— Study material —
◇ ◇ ◇ ◇

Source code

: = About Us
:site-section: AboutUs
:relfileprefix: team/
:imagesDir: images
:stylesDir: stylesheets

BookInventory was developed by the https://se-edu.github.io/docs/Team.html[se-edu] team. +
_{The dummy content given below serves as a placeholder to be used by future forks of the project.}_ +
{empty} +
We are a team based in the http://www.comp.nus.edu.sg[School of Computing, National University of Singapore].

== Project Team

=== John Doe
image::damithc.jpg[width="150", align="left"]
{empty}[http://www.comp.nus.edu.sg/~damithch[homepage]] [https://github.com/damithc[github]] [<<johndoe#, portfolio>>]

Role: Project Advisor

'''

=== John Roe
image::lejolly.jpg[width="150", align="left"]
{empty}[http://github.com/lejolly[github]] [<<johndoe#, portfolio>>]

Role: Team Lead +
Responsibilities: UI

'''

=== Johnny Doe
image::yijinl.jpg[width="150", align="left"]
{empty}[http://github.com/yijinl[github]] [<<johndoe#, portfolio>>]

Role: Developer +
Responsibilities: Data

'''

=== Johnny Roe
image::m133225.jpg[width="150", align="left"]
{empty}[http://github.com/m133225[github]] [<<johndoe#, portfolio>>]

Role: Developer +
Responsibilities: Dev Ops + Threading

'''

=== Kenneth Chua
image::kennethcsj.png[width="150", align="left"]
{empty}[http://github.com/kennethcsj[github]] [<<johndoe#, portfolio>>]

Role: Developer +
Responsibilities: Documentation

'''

◇ ◇ ◇ ◇

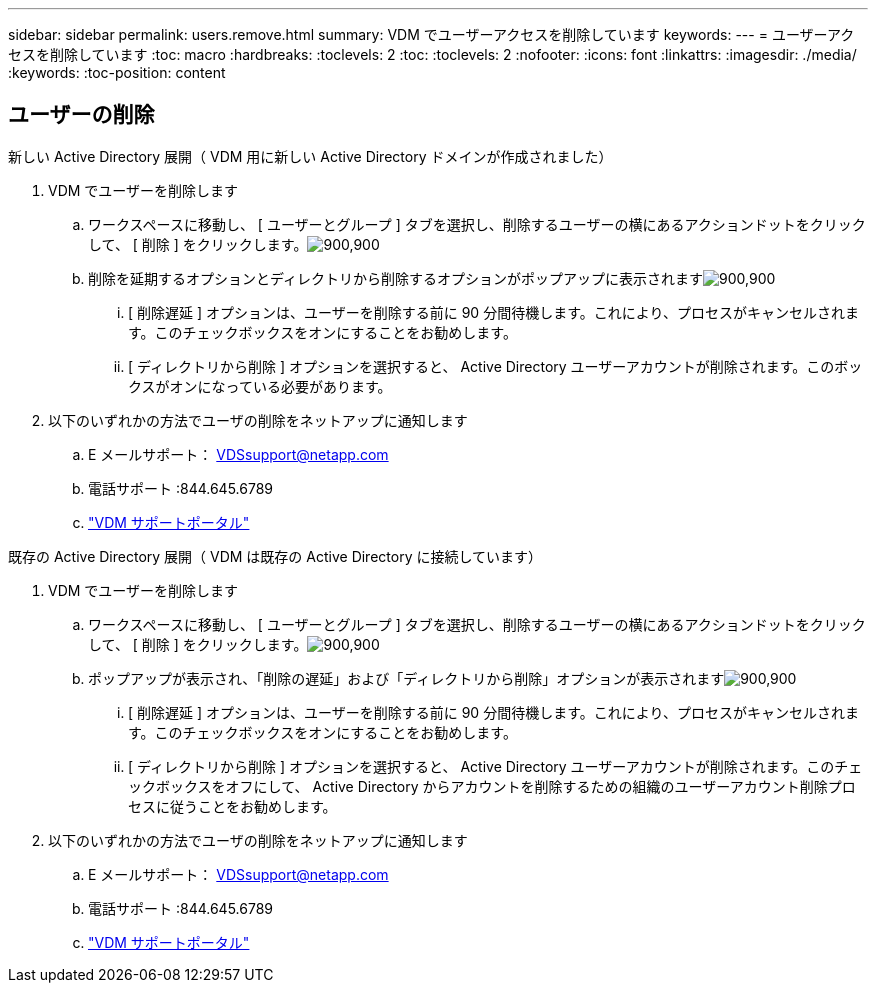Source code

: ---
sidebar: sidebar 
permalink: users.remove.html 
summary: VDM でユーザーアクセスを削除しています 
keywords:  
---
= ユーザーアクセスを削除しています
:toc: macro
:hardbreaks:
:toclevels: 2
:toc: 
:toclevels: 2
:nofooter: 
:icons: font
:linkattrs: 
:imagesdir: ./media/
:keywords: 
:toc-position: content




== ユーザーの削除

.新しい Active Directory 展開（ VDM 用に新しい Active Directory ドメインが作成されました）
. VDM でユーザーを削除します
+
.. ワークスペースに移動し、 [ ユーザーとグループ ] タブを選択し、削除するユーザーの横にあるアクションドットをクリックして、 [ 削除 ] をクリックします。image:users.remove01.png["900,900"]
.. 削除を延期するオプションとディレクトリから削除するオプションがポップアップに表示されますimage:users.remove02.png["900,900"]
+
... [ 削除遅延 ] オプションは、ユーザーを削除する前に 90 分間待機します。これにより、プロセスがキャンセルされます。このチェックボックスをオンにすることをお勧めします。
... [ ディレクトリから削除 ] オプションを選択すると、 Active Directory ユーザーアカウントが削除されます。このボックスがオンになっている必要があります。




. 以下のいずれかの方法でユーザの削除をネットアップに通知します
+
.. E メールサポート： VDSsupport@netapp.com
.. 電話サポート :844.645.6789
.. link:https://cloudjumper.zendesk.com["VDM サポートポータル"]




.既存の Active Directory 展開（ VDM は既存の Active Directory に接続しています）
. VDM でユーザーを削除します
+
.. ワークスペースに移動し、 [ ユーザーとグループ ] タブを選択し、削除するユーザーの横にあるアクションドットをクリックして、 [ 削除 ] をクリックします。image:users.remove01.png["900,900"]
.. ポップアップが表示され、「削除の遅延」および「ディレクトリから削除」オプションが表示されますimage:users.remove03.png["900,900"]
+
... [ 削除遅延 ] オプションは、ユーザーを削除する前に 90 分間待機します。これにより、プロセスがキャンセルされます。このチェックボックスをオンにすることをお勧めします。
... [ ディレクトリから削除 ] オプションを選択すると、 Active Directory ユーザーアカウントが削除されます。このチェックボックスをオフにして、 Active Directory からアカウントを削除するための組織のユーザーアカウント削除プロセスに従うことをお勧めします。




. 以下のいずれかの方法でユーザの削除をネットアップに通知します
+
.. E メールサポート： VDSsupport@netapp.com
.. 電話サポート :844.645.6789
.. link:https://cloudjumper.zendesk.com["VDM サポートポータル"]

◇ ◇ ◇ ◇

— Request —
If a line in the entries above contains the word "damithc", copy it.

— Reply —
image::damithc.jpg[width="150", align="left"]
{empty}[http://www.comp.nus.edu.sg/~damithch[homepage]] [https://github.com/damithc[github]] [<<johndoe#, portfolio>>]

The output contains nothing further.